Stocking African catfish refers to the process of introducing the fish into the pond or tank for the next stage of growth.
This process is typically done when the fish are at the fingerling stage or juvenile stage.
How Many Fingerlings Should I Stock | How to calculate stocking density
The maximum number of fish that can be kept in a pond or tank depends on a variety of factors such as the size of the pond, the weight you intend to grow your fish to, the availability of feed, and the type of water system you intend to run.
To avoid overcrowding and to preserve the health and welfare of the fish, it is essential to adhere to the recommended stocking density.
Number of fingerlings to stock = (Pond volume (m^3) x Stocking density (fish/m^3)) / Average weight you want to grow your fish to.
Pond volume can be calculated using the formula:
Rectangular ponds: Pond volume (m^3) = Length (m) x Width (m) x Depth (m) (representing the depth of the water)
Circular ponds: Pond volume = π r²h (where h represents the height of the water)
For example, if the pond is 20 meters long, 10 meters wide, and 2 meters deep, the pond volume would be:
Pond volume (m^3) = 20 x 10 x 2 = 400 m^3
The standard stocking density for African catfish is (76 fish/m^3)
Number of fingerlings to stock = (400 x 76) = 30,400 fingerlings
The stocking density of African catfish does not vary depending on the type of ponds you are using.
However, experienced farmers are able to push their ponds a bit by running better water systems such as the flow through system which is constantly pushing in fresh water and taking away waste water, and (or) by using earthen ponds which as discussed earlier provides the catfish with much more natural environment for growth.
With a flow through system and (or) an earthen pond system, experienced farmers have been able to push the stocking density to 100 fish/m^3 without suffering any negative consequences.
Concrete pond: The standard stocking density for African catfish in concrete ponds is around 76 fish/m^3.
Earthen pond: The stocking density for African catfish in earthen ponds can be higher, in our farms, we use 100 fish/m^3.
This is because earthen ponds are less susceptible to fluctuations in water quality, and provides a more natural environment for the fish to grow, thus even when the standard is 76 fish/m^3 you can still push a bit to 100 without any errors.
Tarpaulin ponds: Tarpaulin ponds are considered intensive systems and the stocking density is relatively higher, 76 fish/m^3.
This is because tarpaulin ponds are designed to have good water quality and temperature control, providing an ideal environment for the fish to grow.
Use our catfish stocking calculator to determine how many fingerlings you can stock.
Your success depends on proper stocking, failing to stock properly can often lead to your failure.
Dangers of Over-Stocking
Low oxygen levels: If there are too many fish in the pond or tank, the oxygen levels may drop, causing stress and eventual death in the fish.

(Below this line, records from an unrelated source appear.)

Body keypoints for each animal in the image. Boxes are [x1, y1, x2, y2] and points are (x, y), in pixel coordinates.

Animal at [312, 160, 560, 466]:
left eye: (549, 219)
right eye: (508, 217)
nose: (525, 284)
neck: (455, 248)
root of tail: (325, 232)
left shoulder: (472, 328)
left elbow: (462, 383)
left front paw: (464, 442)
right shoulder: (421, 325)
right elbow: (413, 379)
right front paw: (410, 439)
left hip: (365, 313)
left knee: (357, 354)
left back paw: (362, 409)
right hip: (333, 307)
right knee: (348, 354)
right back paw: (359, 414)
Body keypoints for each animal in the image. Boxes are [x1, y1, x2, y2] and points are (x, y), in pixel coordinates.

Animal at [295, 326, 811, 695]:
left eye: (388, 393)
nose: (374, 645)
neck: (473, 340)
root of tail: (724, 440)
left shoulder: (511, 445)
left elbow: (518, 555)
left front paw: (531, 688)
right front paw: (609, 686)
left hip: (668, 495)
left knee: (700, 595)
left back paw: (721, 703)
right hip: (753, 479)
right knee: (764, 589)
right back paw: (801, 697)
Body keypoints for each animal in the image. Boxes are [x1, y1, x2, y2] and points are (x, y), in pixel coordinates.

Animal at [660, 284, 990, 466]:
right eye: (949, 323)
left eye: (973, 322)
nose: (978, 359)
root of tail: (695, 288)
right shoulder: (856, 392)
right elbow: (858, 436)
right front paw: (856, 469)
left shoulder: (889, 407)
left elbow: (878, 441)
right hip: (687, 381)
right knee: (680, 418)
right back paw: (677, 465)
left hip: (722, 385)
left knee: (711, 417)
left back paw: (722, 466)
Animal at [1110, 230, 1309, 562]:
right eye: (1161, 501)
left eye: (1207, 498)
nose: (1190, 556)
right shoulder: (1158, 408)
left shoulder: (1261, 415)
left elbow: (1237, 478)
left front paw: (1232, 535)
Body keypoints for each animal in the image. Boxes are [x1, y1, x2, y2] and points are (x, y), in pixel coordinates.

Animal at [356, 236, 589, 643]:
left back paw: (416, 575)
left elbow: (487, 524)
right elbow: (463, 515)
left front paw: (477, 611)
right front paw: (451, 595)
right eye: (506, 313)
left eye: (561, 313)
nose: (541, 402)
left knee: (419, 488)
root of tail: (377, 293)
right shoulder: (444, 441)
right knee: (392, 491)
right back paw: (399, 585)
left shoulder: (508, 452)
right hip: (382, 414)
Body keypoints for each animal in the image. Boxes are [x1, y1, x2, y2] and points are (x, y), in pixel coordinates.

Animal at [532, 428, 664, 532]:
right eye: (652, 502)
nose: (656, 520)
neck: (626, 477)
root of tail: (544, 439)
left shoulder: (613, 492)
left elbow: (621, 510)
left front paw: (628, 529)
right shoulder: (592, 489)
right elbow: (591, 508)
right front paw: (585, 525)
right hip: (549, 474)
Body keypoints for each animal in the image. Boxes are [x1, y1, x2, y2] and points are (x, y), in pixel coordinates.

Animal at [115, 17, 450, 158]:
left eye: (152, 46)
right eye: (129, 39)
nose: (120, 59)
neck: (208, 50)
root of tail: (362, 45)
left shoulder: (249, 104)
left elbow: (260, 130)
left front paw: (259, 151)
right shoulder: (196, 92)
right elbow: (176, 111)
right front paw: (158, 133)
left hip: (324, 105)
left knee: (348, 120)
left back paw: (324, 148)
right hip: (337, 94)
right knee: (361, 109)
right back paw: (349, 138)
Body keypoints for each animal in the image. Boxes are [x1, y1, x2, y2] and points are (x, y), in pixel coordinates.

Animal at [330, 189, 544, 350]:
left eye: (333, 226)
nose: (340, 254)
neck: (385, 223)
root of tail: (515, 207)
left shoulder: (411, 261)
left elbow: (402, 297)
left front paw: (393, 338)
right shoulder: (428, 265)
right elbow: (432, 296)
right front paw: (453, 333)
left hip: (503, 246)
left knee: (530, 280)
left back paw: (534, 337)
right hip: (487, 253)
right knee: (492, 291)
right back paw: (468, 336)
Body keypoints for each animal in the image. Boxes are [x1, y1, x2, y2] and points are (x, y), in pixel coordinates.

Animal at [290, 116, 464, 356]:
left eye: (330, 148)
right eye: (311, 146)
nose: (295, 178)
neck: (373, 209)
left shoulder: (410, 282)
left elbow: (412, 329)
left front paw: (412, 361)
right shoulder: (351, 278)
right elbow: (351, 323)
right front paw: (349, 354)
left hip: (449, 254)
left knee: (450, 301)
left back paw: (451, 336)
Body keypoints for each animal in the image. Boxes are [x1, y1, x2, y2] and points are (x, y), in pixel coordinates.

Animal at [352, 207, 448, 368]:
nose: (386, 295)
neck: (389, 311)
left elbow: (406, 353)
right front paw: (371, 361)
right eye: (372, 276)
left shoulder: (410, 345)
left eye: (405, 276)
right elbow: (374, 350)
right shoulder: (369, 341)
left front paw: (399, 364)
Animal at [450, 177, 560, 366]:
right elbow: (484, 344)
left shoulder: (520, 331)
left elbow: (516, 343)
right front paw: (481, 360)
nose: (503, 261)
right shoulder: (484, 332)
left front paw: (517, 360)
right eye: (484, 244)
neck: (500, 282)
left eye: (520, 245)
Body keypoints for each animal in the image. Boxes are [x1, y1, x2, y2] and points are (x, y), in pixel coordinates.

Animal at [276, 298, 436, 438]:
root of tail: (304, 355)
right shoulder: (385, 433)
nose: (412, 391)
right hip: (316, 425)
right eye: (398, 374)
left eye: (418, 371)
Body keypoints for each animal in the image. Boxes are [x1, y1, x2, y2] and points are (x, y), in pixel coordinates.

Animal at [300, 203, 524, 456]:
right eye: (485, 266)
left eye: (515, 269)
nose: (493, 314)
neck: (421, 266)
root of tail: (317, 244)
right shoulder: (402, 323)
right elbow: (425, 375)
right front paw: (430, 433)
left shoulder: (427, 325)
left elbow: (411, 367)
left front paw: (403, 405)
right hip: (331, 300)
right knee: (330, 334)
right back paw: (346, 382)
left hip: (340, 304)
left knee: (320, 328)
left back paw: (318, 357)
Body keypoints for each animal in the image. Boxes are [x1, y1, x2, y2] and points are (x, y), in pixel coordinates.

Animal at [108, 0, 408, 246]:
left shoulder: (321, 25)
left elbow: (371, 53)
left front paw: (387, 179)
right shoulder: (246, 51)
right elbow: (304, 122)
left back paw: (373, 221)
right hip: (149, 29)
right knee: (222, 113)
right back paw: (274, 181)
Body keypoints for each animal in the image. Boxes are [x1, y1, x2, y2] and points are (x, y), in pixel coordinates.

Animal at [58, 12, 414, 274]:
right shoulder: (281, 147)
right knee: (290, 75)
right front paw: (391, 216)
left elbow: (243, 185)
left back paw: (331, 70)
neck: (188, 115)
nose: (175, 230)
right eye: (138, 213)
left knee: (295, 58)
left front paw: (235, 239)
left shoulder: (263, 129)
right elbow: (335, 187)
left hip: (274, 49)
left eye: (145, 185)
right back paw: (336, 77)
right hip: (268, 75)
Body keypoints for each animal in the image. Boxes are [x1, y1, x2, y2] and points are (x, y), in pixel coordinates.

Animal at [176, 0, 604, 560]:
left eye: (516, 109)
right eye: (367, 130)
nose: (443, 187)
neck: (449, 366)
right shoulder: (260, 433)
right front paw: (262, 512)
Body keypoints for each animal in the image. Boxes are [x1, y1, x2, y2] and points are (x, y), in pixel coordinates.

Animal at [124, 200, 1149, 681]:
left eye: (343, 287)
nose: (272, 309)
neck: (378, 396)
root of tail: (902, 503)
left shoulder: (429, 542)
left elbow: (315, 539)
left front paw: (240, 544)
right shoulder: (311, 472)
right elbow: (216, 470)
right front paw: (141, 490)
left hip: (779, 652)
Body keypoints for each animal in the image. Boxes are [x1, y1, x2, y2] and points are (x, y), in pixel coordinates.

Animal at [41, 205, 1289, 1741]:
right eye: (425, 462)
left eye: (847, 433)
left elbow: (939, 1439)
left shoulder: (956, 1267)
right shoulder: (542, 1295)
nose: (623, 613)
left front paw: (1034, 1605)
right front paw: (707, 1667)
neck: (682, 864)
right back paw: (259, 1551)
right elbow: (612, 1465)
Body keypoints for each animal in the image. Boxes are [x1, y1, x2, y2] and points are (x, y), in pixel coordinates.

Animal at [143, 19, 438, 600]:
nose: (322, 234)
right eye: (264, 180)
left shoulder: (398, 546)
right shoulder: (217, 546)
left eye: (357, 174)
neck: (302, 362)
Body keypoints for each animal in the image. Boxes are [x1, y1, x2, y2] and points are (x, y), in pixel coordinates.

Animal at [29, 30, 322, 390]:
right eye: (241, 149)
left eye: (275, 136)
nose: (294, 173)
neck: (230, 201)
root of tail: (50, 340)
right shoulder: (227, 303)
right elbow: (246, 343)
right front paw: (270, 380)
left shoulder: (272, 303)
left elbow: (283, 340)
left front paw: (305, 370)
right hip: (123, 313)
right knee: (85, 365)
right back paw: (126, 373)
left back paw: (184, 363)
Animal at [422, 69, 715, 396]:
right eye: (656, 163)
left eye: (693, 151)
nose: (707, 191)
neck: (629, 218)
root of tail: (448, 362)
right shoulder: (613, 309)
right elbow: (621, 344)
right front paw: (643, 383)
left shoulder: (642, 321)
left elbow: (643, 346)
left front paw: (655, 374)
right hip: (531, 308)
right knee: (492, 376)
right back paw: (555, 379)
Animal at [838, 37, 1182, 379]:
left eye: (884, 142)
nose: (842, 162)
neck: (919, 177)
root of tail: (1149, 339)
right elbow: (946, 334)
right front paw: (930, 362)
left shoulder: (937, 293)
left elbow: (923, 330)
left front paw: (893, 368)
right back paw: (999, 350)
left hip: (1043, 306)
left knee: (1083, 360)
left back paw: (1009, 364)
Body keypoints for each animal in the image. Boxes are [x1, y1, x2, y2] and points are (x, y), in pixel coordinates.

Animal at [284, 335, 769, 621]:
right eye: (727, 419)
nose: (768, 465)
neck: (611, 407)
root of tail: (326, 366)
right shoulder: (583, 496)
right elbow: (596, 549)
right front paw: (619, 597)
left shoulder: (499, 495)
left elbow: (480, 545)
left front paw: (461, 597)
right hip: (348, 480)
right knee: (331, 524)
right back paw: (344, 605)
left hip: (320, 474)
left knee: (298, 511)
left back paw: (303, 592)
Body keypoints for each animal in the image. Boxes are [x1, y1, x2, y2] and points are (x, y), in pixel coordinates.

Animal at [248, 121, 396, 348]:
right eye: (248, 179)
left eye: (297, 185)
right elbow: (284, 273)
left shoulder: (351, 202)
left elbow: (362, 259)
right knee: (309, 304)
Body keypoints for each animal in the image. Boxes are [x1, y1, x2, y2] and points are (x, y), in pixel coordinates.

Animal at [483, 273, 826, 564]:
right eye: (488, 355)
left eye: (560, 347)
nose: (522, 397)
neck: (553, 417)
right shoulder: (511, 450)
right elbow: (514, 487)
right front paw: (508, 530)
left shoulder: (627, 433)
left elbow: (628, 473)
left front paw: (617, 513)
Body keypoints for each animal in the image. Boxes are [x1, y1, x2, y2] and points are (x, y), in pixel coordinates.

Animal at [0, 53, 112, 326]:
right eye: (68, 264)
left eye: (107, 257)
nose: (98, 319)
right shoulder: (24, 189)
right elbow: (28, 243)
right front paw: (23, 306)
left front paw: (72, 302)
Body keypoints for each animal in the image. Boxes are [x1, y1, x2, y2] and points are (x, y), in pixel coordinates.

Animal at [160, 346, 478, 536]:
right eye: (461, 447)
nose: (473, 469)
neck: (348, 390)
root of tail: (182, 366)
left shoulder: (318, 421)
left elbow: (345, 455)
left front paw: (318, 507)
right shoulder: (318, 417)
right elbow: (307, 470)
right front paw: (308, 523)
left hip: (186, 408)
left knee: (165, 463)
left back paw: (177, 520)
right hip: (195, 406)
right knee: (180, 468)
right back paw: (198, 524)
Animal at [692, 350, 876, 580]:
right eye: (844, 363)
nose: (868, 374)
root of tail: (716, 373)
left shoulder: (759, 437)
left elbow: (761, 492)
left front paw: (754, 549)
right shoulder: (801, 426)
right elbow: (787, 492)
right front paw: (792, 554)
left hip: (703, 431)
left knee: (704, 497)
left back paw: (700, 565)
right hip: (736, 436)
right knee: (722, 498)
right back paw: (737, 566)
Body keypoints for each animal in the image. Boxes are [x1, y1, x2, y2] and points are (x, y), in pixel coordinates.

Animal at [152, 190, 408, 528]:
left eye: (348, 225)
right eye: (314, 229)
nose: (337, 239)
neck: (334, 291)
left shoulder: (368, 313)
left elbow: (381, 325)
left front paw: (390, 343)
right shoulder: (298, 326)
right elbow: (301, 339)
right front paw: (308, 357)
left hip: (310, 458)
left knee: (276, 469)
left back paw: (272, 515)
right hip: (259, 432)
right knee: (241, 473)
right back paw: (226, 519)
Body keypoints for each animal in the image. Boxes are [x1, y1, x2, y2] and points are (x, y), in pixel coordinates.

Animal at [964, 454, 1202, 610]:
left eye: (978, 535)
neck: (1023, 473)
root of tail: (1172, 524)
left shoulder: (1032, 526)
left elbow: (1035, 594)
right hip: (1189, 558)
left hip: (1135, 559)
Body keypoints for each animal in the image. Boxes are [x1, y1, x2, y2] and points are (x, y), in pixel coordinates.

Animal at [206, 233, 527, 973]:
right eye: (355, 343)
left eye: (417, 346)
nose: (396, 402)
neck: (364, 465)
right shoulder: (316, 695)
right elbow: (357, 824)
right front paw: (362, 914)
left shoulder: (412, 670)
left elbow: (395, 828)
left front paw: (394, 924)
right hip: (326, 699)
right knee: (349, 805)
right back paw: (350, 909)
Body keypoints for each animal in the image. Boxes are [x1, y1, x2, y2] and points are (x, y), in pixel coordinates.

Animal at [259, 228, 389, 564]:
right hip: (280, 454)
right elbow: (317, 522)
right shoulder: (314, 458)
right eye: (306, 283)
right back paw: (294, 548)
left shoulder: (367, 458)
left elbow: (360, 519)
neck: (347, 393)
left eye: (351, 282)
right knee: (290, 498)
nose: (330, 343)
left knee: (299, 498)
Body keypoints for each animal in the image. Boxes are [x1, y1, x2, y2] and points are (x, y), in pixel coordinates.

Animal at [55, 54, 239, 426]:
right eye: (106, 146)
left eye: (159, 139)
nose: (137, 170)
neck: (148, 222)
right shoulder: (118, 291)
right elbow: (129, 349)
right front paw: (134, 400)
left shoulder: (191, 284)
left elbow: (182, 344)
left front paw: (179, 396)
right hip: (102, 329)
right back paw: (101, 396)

Overstocked fish will create more waste than the pond or tank can handle, which will result in poor water quality, and maybe hazardous conditions for the fish. This may also lead to the excessive growth of algae. Unlike Tilapia, Catfish do not feed on algae, thus algae growth is essentially a waste of your resources.
Competition among the fish may increase if there are too many of them in the pond or tank since there may not be enough food or other resources for everyone. Catfish are Omnivorous, they eat both plants and animals, and if they are left hungry, they would eat each other. You may not even notice, when catfish kill each other, they do what we call (deep sea burial) i.e they eat the dead, and bury it, without you noticing, especially in earthen ponds.
Disease outbreaks: Because fish are crowded together and may be more vulnerable to infection, overcrowding can facilitate the transmission of diseases.
Reduced growth rates: Fish may not grow as quickly due to a lack of resources and greater competition.